Pessimistic locking: build a mechanism that stores the information that someone started to edit something and do not allow someone else to edit the same. Especially in web projects it needs a timeout when the lock is released anyway.
Last wins: the second person storing the record just overwrites the first changes.
... makes me wonder if I'm a newbie ...
That's what happens always when we discover that very common stuff is still not solved by the tools and frameworks we use and we have to solve it over and over again.
Now, if the software he uses is runed by many people how can I guarantee is he
is the only one working with that particular record.
Ah...
And please I wouldn't like the answer use “SELECT FOR UPDATE... “ because for
what I've read it has too negative impact on the database.
Who cares? I mean, it is the only way (keep a lock on a row) to guarantee you are the only one who can change it. Yes, this limits throughput, but then this is WHAT YOU WANT.
It is called programming - choosing the right tools for the job. IN this case impact is required because of the requirements.
The alternative - not a guarantee on the database but an application server - is an in memory or in database locking mechanism (like a table indicating what objects belong to what user).
But if you need to guarantee one record is only used by one person on db level, then you MUST keep a lock around and deal with the impact.
But seriously, most programs avoid this.
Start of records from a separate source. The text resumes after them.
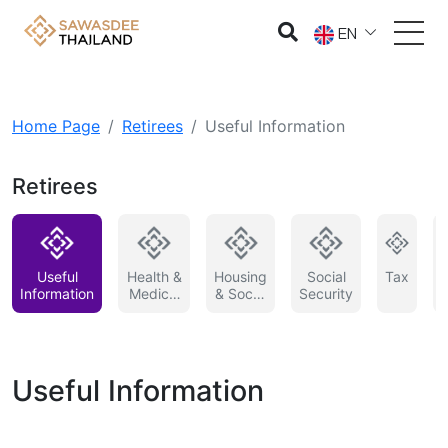
EN
Home Page
Retirees
Useful Information
Retirees
Useful
Health &
Housing
Social
Tax
Information
Medical
& Social
Security
Service
Service
in
Thailand
Useful Information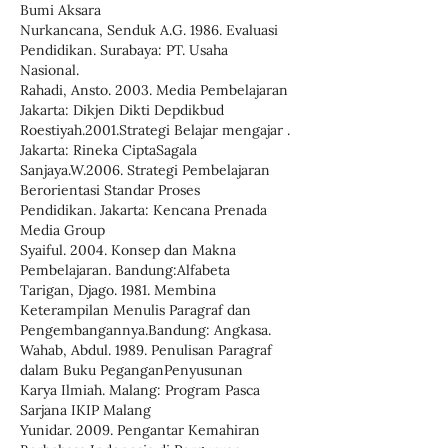
Bumi Aksara
Nurkancana, Senduk A.G. 1986. Evaluasi
Pendidikan. Surabaya: PT. Usaha
Nasional.
Rahadi, Ansto. 2003. Media Pembelajaran
Jakarta: Dikjen Dikti Depdikbud
Roestiyah.2001.Strategi Belajar mengajar .
Jakarta: Rineka CiptaSagala
Sanjaya.W.2006. Strategi Pembelajaran
Berorientasi Standar Proses
Pendidikan. Jakarta: Kencana Prenada
Media Group
Syaiful. 2004. Konsep dan Makna
Pembelajaran. Bandung:Alfabeta
Tarigan, Djago. 1981. Membina
Keterampilan Menulis Paragraf dan
Pengembangannya.Bandung: Angkasa.
Wahab, Abdul. 1989. Penulisan Paragraf
dalam Buku PeganganPenyusunan
Karya Ilmiah. Malang: Program Pasca
Sarjana IKIP Malang
Yunidar. 2009. Pengantar Kemahiran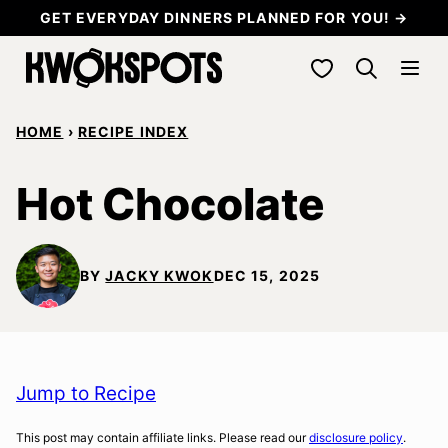
Skip
GET EVERYDAY DINNERS PLANNED FOR YOU! →
to
My Favorites
content
HOME
›
RECIPE INDEX
Hot Chocolate
BY
JACKY KWOK
DEC 15, 2025
Jump to Recipe
This post may contain affiliate links. Please read our
disclosure policy
.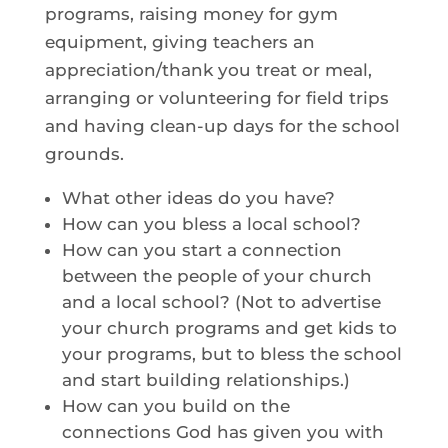
programs, raising money for gym
equipment, giving teachers an
appreciation/thank you treat or meal,
arranging or volunteering for field trips
and having clean-up days for the school
grounds.
What other ideas do you have?
How can you bless a local school?
How can you start a connection
between the people of your church
and a local school? (Not to advertise
your church programs and get kids to
your programs, but to bless the school
and start building relationships.)
How can you build on the
connections God has given you with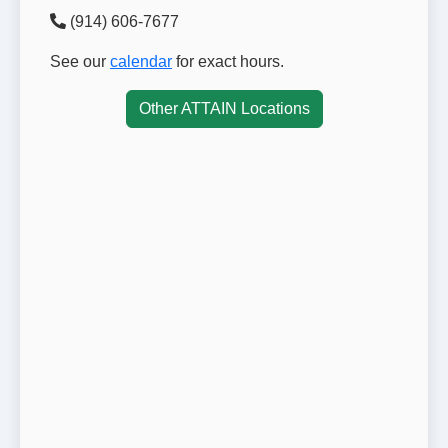
(914) 606-7677
See our
calendar
for exact hours.
Other ATTAIN Locations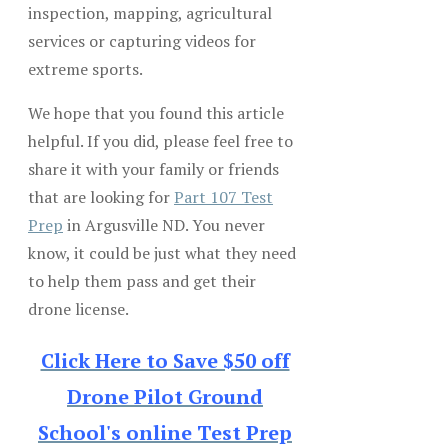
inspection, mapping, agricultural
services or capturing videos for
extreme sports.
We hope that you found this article
helpful. If you did, please feel free to
share it with your family or friends
that are looking for
Part 107 Test
Prep
in Argusville ND. You never
know, it could be just what they need
to help them pass and get their
drone license.
Click Here to Save $50 off
Drone Pilot Ground
School's online Test Prep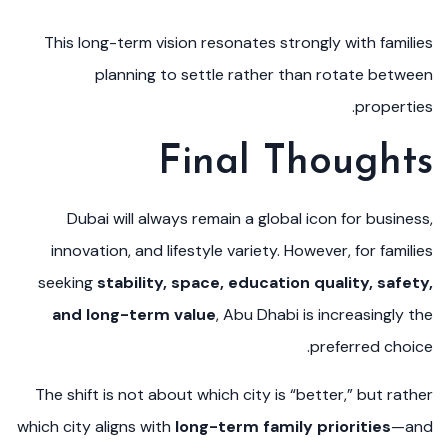
This long-term vision resonates strongly with families
planning to settle rather than rotate between
properties.
Final Thoughts
Dubai will always remain a global icon for business,
innovation, and lifestyle variety. However, for families
seeking
stability, space, education quality, safety,
and long-term value
, Abu Dhabi is increasingly the
preferred choice.
The shift is not about which city is “better,” but rather
which city aligns with
long-term family priorities
—and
They deal with it either with optimistic locking (second user submitting changes gets error) or other programmer level decisions BECAUSE the cost of such guarantees are ridiculously high.
Oracle is different from SQL server.
In Oracle, when you update a record or data set the old information is still available because your update is still on hold on the database buffer cache until commit.
Therefore who is reading the same record will be able to see the old result.
If the access to this record though is a write access, it will be a lock until commit, then you'll have access to write the same record.
Whenever the lock can't be resolved, a deadlock will pop up.
SQL server though doesn't have the ability to read a record that has been locked to write changes, therefore depending which query you're running, you might lock an entire table
First you need to separate queries and insert/updates using a data-warehouse database. Which means you could solve slow performance in update that causes locks.
The next step is to identify what is causing locks and work out each case separately.
rebuilding indexes during working hours could cause very nasty locks. Push them to after hours.
We are re-writing an old Cobol application in Java EE.
The old Cobol is a full client application.
The client's requirement is to lock entities (e.g. a particular account) so that no one can access it or at least only in read-only. This is because some transactions might be long and we don't want users to enter a lot of data just to loose everything while updating.
Optimistic locking is not wanted.
Currently the requirement is implemented by creating locks in a file system with a lot of problems like concurrent access, no transactions. Not very Java EE compliant.
The lock should also tell the client that is locking an entity.
Any suggestion?
I would suggest using the database itself for locking instead of the file system approach.
In an application we implemented locking an an per entity basis by using a special table LOCK which had the fields ENTITY_TYPE, ENTITY_ID, USER_ID and VALID_TO. Locks created timed out after a certain time when the user did not do anything. This was to prevent locked entities which can never be edited by other users when a client closes the application or due to network errors etc.
Before allowing a user to edit an entity we checked / created a row in this table. On the UI the user had a button to lock an entity or an info box showing the user holding the lock if an entity was already locked.